The terms first, second, A, B, etc. may be used to describe various elements, but the elements should not be limited by the terms. The terms are used only for the purpose of distinguishing one component from another. For example, without departing from the scope of the present invention, the first component may be referred to as a second component, and similarly, the second component may also be referred to as a first component. And / or < / RTI > includes any combination of a plurality of related listed items or any of a plurality of related listed items.

It is to be understood that when an element is referred to as being "connected" or "connected" to another element, it may be directly connected or connected to the other element, . On the other hand, when an element is referred to as being "directly connected" or "directly connected" to another element, it should be understood that there are no other elements in between.

The terminology used in this application is used only to describe a specific embodiment and is not intended to limit the invention. The singular expressions include plural expressions unless the context clearly dictates otherwise. In the present application, the terms "comprises" or "having" and the like are used to specify that there is a feature, a number, a step, an operation, an element, a component or a combination thereof described in the specification, But do not preclude the presence or addition of one or more other features, integers, steps, operations, elements, components, or combinations thereof.

Unless defined otherwise, all terms used herein, including technical or scientific terms, have the same meaning as commonly understood by one of ordinary skill in the art to which this invention belongs. Terms such as those defined in commonly used dictionaries are to be interpreted as having a meaning consistent with the contextual meaning of the related art and are to be interpreted as either ideal or overly formal in the sense of the present application Do not.

First, the terms used in the present application will be briefly described as follows.

In the present application, the threshold coefficient refers to a coefficient that multiplies the audio signal before audio is output to the audio output device to adjust the strength of the audio signal. For example, the output value output to the audio output device may be attenuated so as not to exceed the limit value. Generally, the amplifier of the audio output apparatus may have a built-in mechanism for attenuating the output so as not to exceed the threshold level.

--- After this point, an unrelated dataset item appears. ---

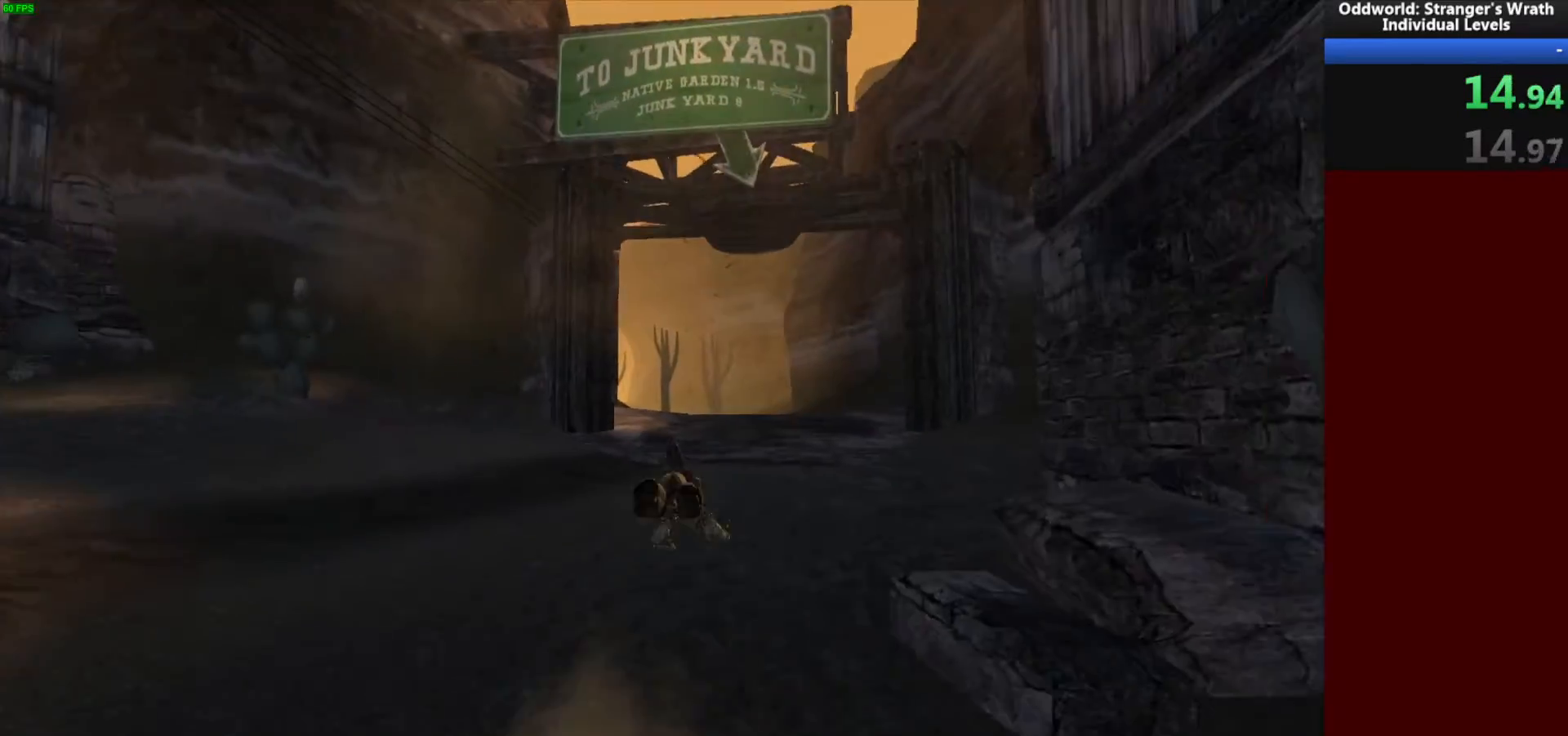
{"keys": ["a", "w"], "mouse": [], "events": [[467, "a", "down"]]}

The threshold coefficient may also be used to reflect the human auditory characteristics.

The filter is a circuit that makes it easy to pass through any frequency band and make it difficult to pass through other frequency bands. The frequency that is the boundary of the passed area is called the cutoff frequency and is abbreviated to fc. It can be divided into several kinds according to the curve of the frequency characteristic. The following describes a representative example.

The high pass filter (HPF) has a characteristic that it is easy to pass through the frequency band above the cutoff frequency fc. The low pass filter (LPF) has a characteristic that it is easy to pass through the lower frequency band than the cutoff frequency fc. A band pass filter (BPF) has a characteristic that it is easy to pass through only one frequency domain. And has two cutoff frequencies fcH and fcL, which are the upper and lower limits of the frequency at which it is easy to pass. When the frequency domain is narrow, only the center frequency may be displayed. It is difficult for the band reject filter (BRF) to pass through only a relatively narrow frequency region. The display of the cutoff frequency is the same as that of the BPF, and there are cases where only the upper and lower limits of the area are indicated separately and only the center frequency of the cut area appears. It is called Band Eliminate Filter (BEF). A notch filter has characteristics that it is difficult to pass only a specific frequency point. You might think of it as a narrow extreme in BRF. The indication of the cutoff frequency is indicated by a frequency point that can not be passed. The all pass filter is a filter that changes the phase characteristic, not the frequency characteristic. The frequency characteristic is normal, but the phase changes 180 degrees (opposing) to one frequency boundary. It is a special feature, but it is a kind of filter.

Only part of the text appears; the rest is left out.